Ambikapur’s Garbage Café has found a way to make discarded waste valuable in the most meaningful way! Tanzia Haq reports on how the city has introduced a model that is being replicated throughout the nation.

The Garbage Café in India has an interesting business model: for every kilo of garbage, you get a hot, filling meal. The café opened in October in Ambikapur in the state of Chattisgarh in India and is helping to remove plastic waste from the streets and giving meals to anyone who comes providing. Be it one of the many children who earn a living by collecting plastic waste on the streets, or even students and other customers.

The café was an initiative by the municipal corporation of Ambikapur. When the café was inaugurated, the health minister of Chattisgarh declared the café open for everyone, bringing half a kilo of plastic waste along himself.

India is one of the many countries struggling with a plastic waste disposal problem, generating approximately 25,000 tonnes of plastic waste daily, as estimated by environment ministry of India. Initiatives like the café are one of the few reportedly successful ways this garbage is being collected for proper disposal by local authorities.

Ajay Tirkey, mayor of Ambikapur, notes the café’s fast popularity saying: “One day a whole family came in with huge sacks weighing seven kilos”.

India is slowly starting to take initiative regarding single-use plastic since October 2019, when prime minister Narendra Modi announced that India would phase out single-use plastic consumption by 2022 on Mahatma Gandhi’s 150th birthday.

Ambikapur is one of the few cities in India producing tangible results in proper waste collection and management. It was ranked the second cleanest city by the Indian government’s census this year. The city also sells a huge portion of the collected plastic and paper waste to private companies, making about $16000 a month.

The café’s food for plastic model is being replicated in other parts of India as well. Authorities in the capital of New Delhi are planning to open several cafés. A school in Siliguri, West Bengal, has begun distributing food over the weekend to people who bringing in a half kilo of plastic trash.
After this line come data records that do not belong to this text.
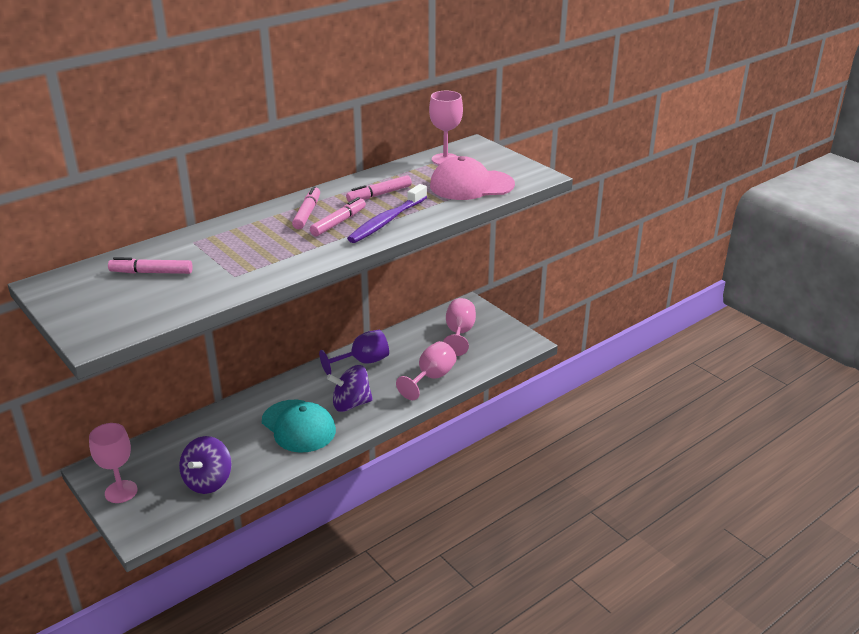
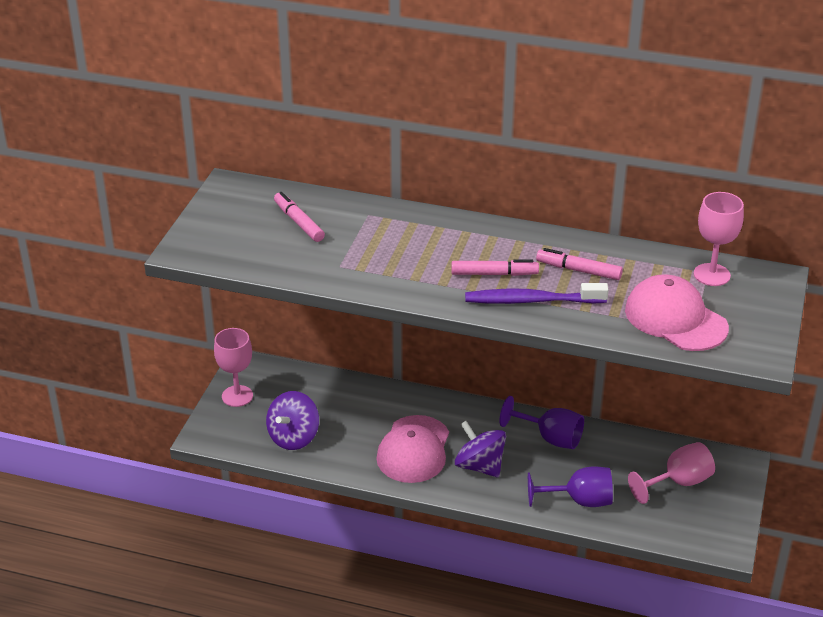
camera: 55 degrees right, 5 degrees up
(208, 481) = (293, 437): purple spinning top -> purple spinning top turned 45 degrees counterclockwise
(298, 426) = (413, 450): turquoise cap -> pink cap
(307, 213) = (489, 247): pink marker -> none
(431, 378) = (579, 501): pink goblet -> purple goblet

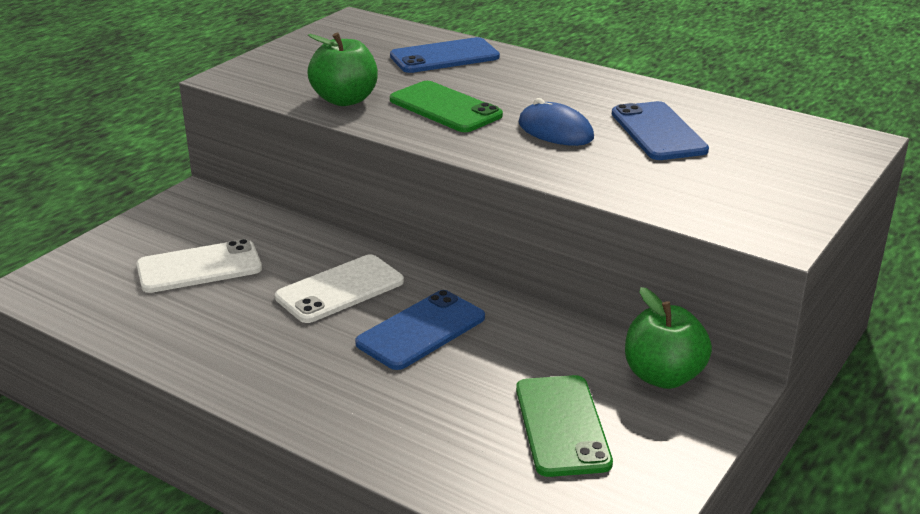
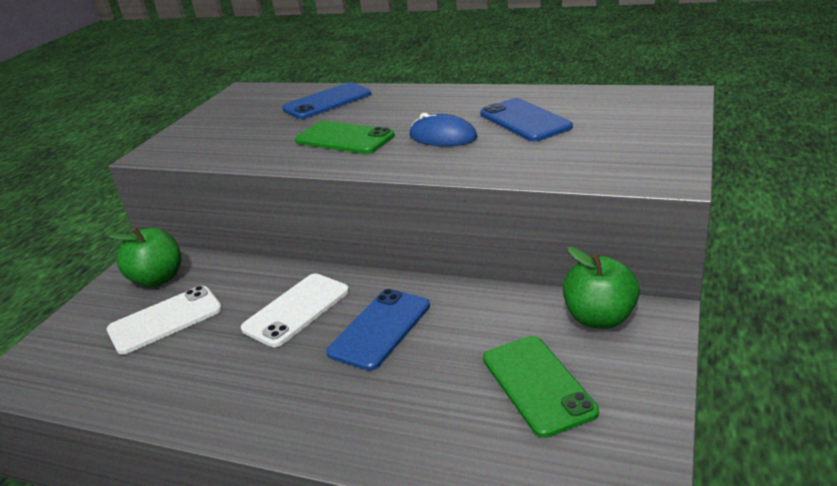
camera: 10 degrees left, 0 degrees up
(345, 100) = (258, 150): green apple -> green apple (158, 279)

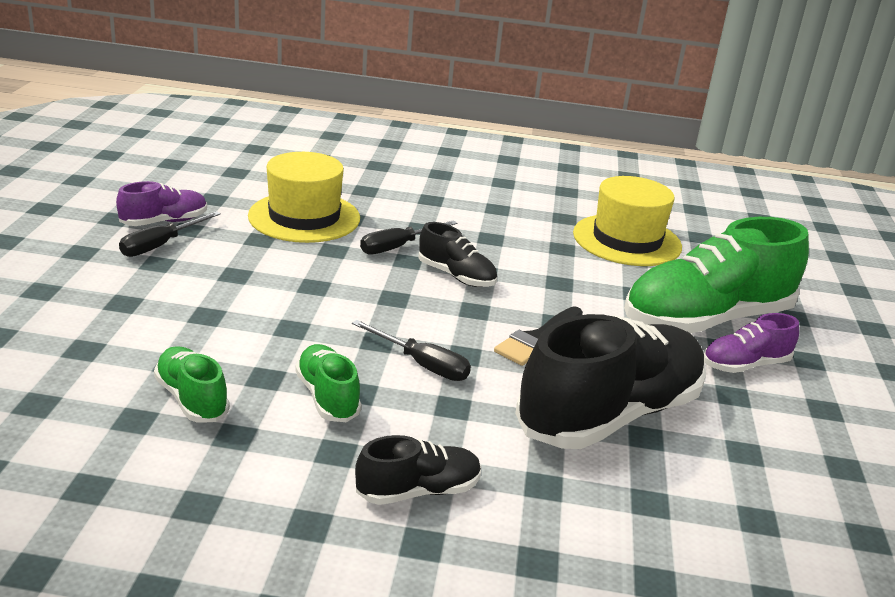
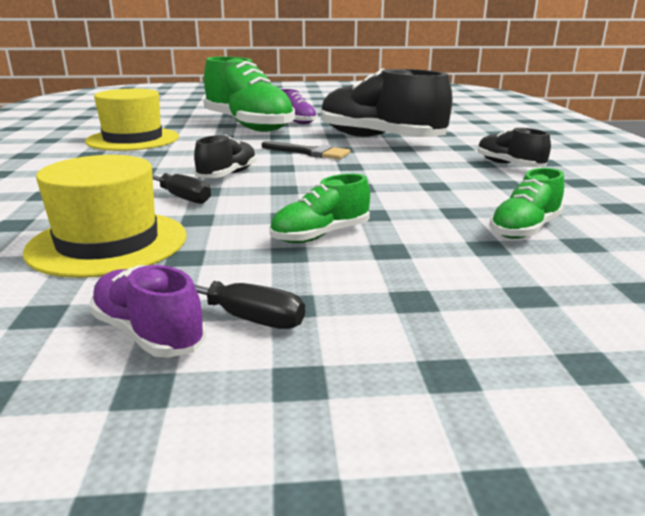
camera: 100 degrees left, 5 degrees down
(327, 397) = (454, 192): green shoe -> green shoe (320, 235)
(422, 365) = (377, 174): black screwdriver -> none

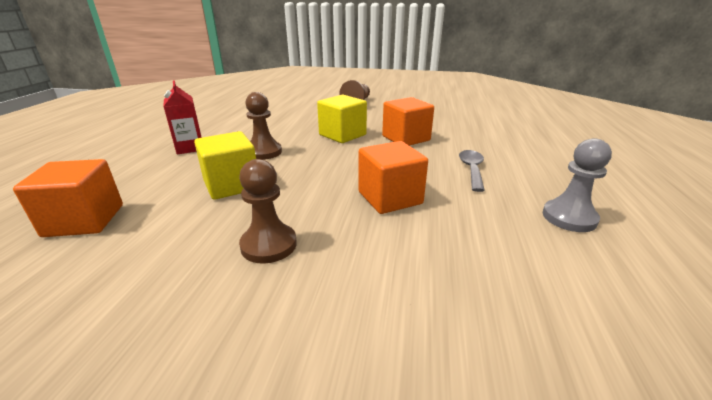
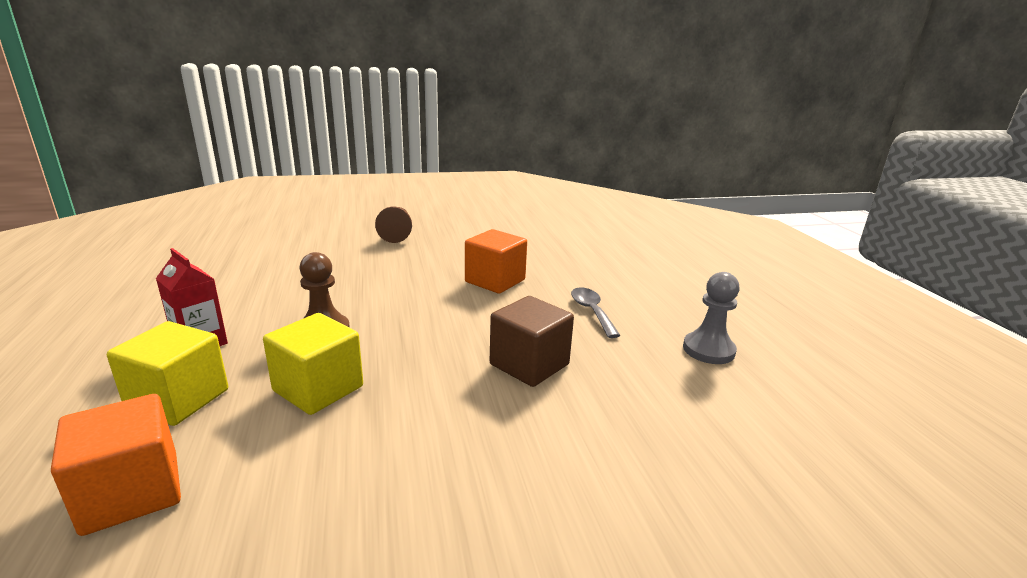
camera: 25 degrees left, 5 degrees down
(269, 245) = (434, 456): brown pawn -> none
(342, 135) = (413, 287): yellow cube -> yellow cube (178, 399)
(390, 198) = (529, 364): orange cube -> brown cube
In Mulugu in central-south India, town authorities are handing out a kilo of rice in exchange for a kilo of plastic.

Tirkey is proud of the initiative not only because it’s creating incentive to collect plastic waste, but also because of the nutritious meal being provided to those who are doing the service. “What’s important is that our meals are nutritious and tasty. We didn’t want to give rubbish,” said Tirkey.